We also searched for other ZIP code characteristics that might vary systematically with appreciation since 2000. A wealth of such ZIP code information about LA County is available on the Los Angeles United Way’s website. We explored whether variations among ZIP codes in total population, population density, distances from certain location, median household income, and some other characteristics showed much correlation with house price appreciation from 2000. The pattern that struck us as most prevalent is the larger appreciation rates among ZIP codes with relatively low house prices in 2000 than among those with relatively high house prices in 2000. The rate of house price appreciation was much higher among those with relatively low house prices in 2000 and much lower among those with relatively high prices in 2000. Chart 4 demonstrates the clear pattern that emerges when we divide the data into three groups: those ZIP codes with 2000 property values less that $95,000 (lowest 10 percent of the distribution); those with 2000 property values above $380,000 (top 10 percent); and those in the middle. The ZIP codes with the lowest initial values increased by 211 percent, on average, versus only 142 percent for those with the highest initial values. The case of 90802, in Long Beach, is an obvious example of this. Average sales prices there increased from $86,000 to over $380,000 since 2000.

We also found that, on average, house price appreciation was higher in ZIP codes with relatively low median household incomes in 2000, and vice
versa (Chart 5). For those ZIP codes in which median household income in 2000 was below $42,000 (lowest 10 percent of ZIP code incomes), house price appreciation averaged 205 percent. For those on the other end with median household income in 2000 in excess of $113,000 (top 10 percent of ZIP code incomes) house price appreciation was only 80 percent.

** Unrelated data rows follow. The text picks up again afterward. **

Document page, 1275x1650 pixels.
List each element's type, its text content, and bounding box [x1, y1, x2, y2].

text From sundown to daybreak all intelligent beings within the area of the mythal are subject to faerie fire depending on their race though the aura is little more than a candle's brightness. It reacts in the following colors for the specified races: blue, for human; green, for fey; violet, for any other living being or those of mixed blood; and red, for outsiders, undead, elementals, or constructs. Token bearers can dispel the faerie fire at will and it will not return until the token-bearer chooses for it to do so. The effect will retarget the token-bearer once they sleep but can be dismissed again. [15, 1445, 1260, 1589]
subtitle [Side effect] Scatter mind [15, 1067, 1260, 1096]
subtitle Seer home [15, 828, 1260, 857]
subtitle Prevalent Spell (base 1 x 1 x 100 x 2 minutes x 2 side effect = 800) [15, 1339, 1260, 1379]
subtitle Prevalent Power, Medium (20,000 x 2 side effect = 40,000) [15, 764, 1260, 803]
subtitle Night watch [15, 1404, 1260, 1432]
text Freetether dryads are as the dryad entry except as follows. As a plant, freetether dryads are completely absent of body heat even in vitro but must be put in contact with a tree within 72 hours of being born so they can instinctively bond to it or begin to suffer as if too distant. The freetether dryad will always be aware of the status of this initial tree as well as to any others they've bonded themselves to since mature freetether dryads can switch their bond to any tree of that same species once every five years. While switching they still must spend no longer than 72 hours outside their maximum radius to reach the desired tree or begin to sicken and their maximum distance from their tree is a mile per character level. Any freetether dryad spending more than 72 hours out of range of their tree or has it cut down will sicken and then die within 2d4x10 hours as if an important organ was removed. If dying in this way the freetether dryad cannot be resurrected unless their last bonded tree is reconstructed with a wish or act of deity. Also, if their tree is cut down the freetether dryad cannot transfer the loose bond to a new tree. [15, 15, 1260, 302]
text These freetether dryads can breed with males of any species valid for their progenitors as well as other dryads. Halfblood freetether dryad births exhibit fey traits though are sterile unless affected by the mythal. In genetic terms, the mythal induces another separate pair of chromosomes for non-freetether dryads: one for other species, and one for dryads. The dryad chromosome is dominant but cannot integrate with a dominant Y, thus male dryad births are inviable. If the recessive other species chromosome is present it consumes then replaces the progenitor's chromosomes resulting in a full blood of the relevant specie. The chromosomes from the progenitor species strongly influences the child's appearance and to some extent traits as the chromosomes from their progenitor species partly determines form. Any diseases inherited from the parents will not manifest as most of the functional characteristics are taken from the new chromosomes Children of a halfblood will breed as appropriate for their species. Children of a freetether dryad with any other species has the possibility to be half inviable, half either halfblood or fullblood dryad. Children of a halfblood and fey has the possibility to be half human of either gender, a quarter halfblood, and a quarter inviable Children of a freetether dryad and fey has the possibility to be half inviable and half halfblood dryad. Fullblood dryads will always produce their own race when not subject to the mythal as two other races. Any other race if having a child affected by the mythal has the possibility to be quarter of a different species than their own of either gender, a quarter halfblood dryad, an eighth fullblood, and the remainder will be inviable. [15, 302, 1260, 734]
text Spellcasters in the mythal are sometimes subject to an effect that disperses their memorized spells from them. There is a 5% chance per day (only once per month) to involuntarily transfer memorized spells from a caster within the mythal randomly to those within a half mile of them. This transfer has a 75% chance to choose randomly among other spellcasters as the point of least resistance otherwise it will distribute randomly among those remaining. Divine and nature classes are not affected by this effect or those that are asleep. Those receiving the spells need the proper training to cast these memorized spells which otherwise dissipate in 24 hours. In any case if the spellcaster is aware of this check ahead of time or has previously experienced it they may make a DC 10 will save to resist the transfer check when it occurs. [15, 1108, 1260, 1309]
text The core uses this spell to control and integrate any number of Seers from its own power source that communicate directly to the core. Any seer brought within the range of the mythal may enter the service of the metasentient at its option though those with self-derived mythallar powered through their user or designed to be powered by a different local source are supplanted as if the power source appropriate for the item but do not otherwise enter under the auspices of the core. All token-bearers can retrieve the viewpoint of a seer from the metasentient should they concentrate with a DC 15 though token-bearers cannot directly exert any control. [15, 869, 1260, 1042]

One possible explanation for these findings is the boom in subprime lending since 2000. The plethora of affordable housing loan products allowed more people in the lower portions of the income distribution to qualify and own homes than ever before. One possible consequence is a relatively strong growth in the demand for housing by these households and, consequently, relatively strong house price appreciation in these properties. The story to this point is a feel-good story. While there surely were variations among places, almost everyone enjoyed substantial house price appreciation if we look back to 2000. The more recent history is not so uplifting (Chart 6). The median appreciation rate over this period is, essentially, zero; half of the ZIP codes showed increases in average sales prices, and half showed decreases. Twenty-five percent experienced declines of at least 4 percent in values. The critical issue, in our view, is whether the places with the largest price declines are those which benefited the most from the boom in subprime lending. So far, our statistical analysis and our perusal of the patterns do not suggest this is the case.

What does the future hold in terms of house price appreciation for Los Angeles and for other places? This is the question we’ll tackle in our next two articles. We’ll rely upon a new source of information — the Chicago Mercantile Exchanges new futures market in house prices. We’ll also suggest how one can gauge the overall market’s perception of house price appreciation by examining rent-to-value ratios. In the meantime, if you have any comments on these first two articles, or suggestions for futuretopics, please let us know. By the way, we won’t always focus on Los Angeles County, which may interest those other 95 percent of the population who, like us, live somewhere else.